> Exercise
Write out all of the lines below, exactly and completely.

--------------------------------

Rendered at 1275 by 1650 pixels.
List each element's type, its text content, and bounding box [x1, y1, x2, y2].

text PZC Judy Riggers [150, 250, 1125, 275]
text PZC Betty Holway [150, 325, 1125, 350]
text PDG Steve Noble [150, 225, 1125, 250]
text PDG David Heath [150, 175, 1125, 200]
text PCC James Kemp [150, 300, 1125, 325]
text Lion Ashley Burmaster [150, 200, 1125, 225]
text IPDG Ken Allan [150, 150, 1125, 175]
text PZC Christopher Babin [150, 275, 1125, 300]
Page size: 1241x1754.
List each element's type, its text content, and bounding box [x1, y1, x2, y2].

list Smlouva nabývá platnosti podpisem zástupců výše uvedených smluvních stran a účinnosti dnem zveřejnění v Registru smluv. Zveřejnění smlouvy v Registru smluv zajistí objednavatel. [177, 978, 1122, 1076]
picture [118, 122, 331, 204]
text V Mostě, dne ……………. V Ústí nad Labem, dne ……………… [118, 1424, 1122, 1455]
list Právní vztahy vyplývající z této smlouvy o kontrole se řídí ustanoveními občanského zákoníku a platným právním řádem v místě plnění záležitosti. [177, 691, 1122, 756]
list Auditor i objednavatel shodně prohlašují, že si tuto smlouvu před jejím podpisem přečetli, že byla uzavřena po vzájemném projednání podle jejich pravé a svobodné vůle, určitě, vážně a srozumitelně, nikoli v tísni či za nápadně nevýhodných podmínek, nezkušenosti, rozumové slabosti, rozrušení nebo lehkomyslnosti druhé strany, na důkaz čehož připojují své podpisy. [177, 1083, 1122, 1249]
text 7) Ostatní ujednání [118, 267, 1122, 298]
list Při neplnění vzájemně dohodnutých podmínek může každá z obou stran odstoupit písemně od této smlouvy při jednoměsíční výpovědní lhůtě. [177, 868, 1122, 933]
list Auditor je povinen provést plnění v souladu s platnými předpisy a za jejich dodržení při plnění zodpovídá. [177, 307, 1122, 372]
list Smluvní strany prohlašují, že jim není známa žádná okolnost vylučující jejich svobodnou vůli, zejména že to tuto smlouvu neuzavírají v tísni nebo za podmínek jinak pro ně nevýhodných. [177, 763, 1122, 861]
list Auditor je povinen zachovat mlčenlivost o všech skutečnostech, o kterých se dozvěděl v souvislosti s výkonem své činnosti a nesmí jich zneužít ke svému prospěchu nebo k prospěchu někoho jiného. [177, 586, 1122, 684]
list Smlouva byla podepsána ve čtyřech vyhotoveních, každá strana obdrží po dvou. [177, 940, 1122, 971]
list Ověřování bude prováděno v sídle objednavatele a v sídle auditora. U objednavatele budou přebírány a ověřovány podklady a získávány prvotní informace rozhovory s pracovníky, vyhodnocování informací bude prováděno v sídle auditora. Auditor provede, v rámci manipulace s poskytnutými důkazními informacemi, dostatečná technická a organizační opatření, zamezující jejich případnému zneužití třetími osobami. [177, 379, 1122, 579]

--------------------------------

> Answer to the exercise
Rendered at 1275 by 1650 pixels.
List each element's type, its text content, and bounding box [x1, y1, x2, y2].

text PZC Judy Riggers [150, 250, 1125, 275]
text PZC Betty Holway [150, 325, 1125, 350]
text PDG Steve Noble [150, 225, 1125, 250]
text PDG David Heath [150, 175, 1125, 200]
text PCC James Kemp [150, 300, 1125, 325]
text Lion Ashley Burmaster [150, 200, 1125, 225]
text IPDG Ken Allan [150, 150, 1125, 175]
text PZC Christopher Babin [150, 275, 1125, 300]
Page size: 1241x1754.
List each element's type, its text content, and bounding box [x1, y1, x2, y2].

list Smlouva nabývá platnosti podpisem zástupců výše uvedených smluvních stran a účinnosti dnem zveřejnění v Registru smluv. Zveřejnění smlouvy v Registru smluv zajistí objednavatel. [177, 978, 1122, 1076]
picture [118, 122, 331, 204]
text V Mostě, dne ……………. V Ústí nad Labem, dne ……………… [118, 1424, 1122, 1455]
list Právní vztahy vyplývající z této smlouvy o kontrole se řídí ustanoveními občanského zákoníku a platným právním řádem v místě plnění záležitosti. [177, 691, 1122, 756]
list Auditor i objednavatel shodně prohlašují, že si tuto smlouvu před jejím podpisem přečetli, že byla uzavřena po vzájemném projednání podle jejich pravé a svobodné vůle, určitě, vážně a srozumitelně, nikoli v tísni či za nápadně nevýhodných podmínek, nezkušenosti, rozumové slabosti, rozrušení nebo lehkomyslnosti druhé strany, na důkaz čehož připojují své podpisy. [177, 1083, 1122, 1249]
text 7) Ostatní ujednání [118, 267, 1122, 298]
list Při neplnění vzájemně dohodnutých podmínek může každá z obou stran odstoupit písemně od této smlouvy při jednoměsíční výpovědní lhůtě. [177, 868, 1122, 933]
list Auditor je povinen provést plnění v souladu s platnými předpisy a za jejich dodržení při plnění zodpovídá. [177, 307, 1122, 372]
list Smluvní strany prohlašují, že jim není známa žádná okolnost vylučující jejich svobodnou vůli, zejména že to tuto smlouvu neuzavírají v tísni nebo za podmínek jinak pro ně nevýhodných. [177, 763, 1122, 861]
list Auditor je povinen zachovat mlčenlivost o všech skutečnostech, o kterých se dozvěděl v souvislosti s výkonem své činnosti a nesmí jich zneužít ke svému prospěchu nebo k prospěchu někoho jiného. [177, 586, 1122, 684]
list Smlouva byla podepsána ve čtyřech vyhotoveních, každá strana obdrží po dvou. [177, 940, 1122, 971]
list Ověřování bude prováděno v sídle objednavatele a v sídle auditora. U objednavatele budou přebírány a ověřovány podklady a získávány prvotní informace rozhovory s pracovníky, vyhodnocování informací bude prováděno v sídle auditora. Auditor provede, v rámci manipulace s poskytnutými důkazními informacemi, dostatečná technická a organizační opatření, zamezující jejich případnému zneužití třetími osobami. [177, 379, 1122, 579]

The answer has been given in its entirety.